Her positive outlook was echoed by Amber Jones, a sociology major, who said she was optimistic that she'd find something in her field when she graduated in May.

But the students who were dressed up in their pressed black suits for career fair are smart to be already looking, said Ockerman-Hunter, a master career counselor. There are many more students who "don't have a clue" about the need to already be in serious job-hunt mode.

Things are likely to get tougher before they get better, said Andrea J. Koncz, employment information manager, National Association of Colleges and Employers, which gathers data about jobs and graduates. According to a recent survey, about a third of the companies responding said they would be going on campus to recruit but only to keep their hiring pool current. They wouldn't be offering jobs.

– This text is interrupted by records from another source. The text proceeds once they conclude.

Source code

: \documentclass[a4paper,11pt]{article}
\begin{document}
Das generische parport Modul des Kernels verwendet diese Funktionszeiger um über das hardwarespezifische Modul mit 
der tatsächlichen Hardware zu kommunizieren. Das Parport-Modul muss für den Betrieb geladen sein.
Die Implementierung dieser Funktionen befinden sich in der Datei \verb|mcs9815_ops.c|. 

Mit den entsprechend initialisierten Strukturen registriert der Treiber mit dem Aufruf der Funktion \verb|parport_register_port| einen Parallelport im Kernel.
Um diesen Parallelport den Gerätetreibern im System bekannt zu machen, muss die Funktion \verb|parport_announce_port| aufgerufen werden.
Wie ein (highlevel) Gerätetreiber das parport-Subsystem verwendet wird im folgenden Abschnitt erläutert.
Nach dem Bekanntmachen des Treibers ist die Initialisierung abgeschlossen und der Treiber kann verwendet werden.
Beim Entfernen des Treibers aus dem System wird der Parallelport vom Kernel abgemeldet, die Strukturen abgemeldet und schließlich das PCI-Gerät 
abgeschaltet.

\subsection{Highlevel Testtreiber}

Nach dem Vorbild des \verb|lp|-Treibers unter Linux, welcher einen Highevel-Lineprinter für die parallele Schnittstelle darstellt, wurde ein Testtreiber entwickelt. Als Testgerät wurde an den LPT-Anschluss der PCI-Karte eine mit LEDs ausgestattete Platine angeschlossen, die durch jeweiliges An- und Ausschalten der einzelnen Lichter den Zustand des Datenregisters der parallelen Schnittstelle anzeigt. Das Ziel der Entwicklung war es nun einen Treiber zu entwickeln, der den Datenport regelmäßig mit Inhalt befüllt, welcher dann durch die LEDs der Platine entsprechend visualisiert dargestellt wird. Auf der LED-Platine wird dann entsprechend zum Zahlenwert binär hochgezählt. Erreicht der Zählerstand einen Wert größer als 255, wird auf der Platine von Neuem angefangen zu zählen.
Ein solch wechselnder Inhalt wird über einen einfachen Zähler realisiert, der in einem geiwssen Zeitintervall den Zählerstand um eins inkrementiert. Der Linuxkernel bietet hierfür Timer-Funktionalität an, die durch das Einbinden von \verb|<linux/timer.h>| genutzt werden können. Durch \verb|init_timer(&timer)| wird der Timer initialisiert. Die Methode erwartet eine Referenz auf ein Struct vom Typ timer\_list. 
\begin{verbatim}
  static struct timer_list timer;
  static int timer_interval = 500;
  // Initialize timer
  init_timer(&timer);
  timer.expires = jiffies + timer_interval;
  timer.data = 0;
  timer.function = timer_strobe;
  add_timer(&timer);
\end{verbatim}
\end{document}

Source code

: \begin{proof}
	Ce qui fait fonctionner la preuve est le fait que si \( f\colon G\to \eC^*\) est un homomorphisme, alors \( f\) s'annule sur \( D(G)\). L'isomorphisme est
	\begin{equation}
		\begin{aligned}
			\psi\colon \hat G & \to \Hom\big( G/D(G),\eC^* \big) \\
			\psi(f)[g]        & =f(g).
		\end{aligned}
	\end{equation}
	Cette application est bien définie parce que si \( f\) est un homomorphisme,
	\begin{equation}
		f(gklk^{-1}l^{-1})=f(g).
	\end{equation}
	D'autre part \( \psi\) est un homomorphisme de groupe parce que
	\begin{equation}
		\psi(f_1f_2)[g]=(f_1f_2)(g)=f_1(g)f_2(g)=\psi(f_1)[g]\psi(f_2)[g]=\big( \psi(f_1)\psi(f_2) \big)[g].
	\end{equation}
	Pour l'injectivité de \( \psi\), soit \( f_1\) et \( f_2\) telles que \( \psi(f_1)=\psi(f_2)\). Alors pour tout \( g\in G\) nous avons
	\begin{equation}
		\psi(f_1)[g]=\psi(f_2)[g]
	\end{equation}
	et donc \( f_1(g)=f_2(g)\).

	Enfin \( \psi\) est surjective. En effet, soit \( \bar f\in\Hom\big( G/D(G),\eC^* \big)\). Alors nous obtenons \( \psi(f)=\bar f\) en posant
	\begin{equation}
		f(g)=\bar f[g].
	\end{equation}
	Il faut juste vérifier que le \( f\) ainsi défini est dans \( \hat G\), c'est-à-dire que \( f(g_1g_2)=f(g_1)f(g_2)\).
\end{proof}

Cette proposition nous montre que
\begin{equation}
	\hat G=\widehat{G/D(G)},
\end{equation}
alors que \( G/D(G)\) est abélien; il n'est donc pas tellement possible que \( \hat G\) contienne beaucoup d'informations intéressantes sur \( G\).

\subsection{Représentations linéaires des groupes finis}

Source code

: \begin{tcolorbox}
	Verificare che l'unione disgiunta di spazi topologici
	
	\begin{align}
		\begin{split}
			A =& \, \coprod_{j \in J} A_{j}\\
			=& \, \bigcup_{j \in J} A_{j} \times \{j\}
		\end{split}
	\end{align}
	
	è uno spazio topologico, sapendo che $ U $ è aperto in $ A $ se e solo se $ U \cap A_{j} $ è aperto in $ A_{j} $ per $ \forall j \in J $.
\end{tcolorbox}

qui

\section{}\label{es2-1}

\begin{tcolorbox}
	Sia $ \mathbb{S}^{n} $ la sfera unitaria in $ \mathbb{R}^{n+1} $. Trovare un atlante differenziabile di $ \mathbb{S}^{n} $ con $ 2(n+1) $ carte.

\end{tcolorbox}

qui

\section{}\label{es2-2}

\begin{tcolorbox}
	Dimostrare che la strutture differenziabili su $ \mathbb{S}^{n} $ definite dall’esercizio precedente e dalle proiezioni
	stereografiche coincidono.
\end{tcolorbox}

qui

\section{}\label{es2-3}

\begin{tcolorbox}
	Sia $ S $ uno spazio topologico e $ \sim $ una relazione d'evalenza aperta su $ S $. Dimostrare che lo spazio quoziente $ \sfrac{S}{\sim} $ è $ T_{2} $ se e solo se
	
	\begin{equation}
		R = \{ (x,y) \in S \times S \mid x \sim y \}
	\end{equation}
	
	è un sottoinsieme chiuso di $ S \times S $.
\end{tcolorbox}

One of the few bright spots in the job market is in the area of government. Hiring for government jobs is up nearly 20 percent, Koncz said, mostly due to vacancies created by retirement.

The biggest key to finding a job, said Koncz, is starting early and getting work experience. "Even if it is an unpaid internship, it's relevant experience," she said. Employers consistently rate experience as a priority when hiring, she said.

Ockerman-Hunter said graduates should examine the connections they've already made through family, friends and previous work experience to sent out feelers about jobs.

And, she said, they should take advantage of the services available through their university career center.

There is work, but you will have to work for it.

"The message is that if you are not actively looking or making yourself ready for employment you are going to be stuck," Gilmer said.